What's the purpose of using sendto()/recvfrom() instead of connect()/send()/recv() with UDP sockets?

jokoon picture jokoon · May 31, 2011 · Viewed 27.2k times · Source

I can grasp the concept of TCP vs UDP, but still I don't know why are there 2 ways of sending UDP packets, and with that I still don't understand if this is absolutely necessary to bind() and accept()...

Answer

Marquis of Lorne picture Marquis of Lorne · Jun 1, 2011
  1. accept() is for TCP. It has nothing to do with UDP.

  2. connect() in UDP doesn't do anything to the other end, it just conditions the local API to know who you are sending to and receiving from.

  3. If you don't already know that, or don't care, or want to send to multiple destinations with the same socket, you don't use connect(), you use sendto() instead. Similarly for receiving.

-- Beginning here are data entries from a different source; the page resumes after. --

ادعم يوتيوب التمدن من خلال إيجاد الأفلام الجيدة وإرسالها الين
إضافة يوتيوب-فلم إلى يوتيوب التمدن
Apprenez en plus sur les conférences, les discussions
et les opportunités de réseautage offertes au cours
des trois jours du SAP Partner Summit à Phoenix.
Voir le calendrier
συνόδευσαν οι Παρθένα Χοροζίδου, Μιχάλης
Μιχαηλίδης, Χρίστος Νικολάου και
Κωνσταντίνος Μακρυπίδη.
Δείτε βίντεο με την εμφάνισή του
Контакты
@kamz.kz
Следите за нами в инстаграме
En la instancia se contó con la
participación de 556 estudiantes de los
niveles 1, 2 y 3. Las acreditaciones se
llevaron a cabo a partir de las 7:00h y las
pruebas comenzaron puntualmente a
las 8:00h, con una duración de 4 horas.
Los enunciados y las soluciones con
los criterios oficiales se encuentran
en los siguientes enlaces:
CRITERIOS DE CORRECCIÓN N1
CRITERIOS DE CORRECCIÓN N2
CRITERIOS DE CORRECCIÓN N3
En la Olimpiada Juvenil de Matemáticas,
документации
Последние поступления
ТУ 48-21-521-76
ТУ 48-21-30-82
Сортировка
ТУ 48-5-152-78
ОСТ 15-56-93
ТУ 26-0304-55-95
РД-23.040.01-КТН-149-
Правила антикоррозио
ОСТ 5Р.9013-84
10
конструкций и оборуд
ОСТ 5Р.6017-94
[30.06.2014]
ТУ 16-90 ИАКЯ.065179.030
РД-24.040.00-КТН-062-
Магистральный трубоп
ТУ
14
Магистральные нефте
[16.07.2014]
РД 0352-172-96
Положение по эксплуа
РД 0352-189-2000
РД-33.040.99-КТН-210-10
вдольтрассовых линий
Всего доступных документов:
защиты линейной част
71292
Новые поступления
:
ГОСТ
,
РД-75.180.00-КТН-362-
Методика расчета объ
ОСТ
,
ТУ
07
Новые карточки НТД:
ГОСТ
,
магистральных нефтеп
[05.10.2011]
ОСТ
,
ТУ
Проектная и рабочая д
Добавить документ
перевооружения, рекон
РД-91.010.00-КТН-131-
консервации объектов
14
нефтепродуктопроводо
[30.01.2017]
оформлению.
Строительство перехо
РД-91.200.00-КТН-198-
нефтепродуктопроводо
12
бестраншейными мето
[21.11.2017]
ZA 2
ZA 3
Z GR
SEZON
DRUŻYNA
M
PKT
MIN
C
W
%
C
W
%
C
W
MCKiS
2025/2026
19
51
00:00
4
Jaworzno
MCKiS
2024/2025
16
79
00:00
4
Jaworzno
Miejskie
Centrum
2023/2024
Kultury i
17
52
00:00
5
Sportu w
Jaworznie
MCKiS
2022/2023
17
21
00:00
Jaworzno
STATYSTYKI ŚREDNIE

    Consider a UDP server for example. It would call recvfrom(), so it would get the source address information, process the request, create the response, and send it to that address via sendto(). No connect() involved anywhere, ergo not possible to use either send() or recv().

  4. It is only necessary to bind() a server, because the clients need a fixed port number to send to. A client needn't bind() at all: an automatic bind() will take place on the first send()/sendto()/recv()/recvfrom() using a system-assigned local port number.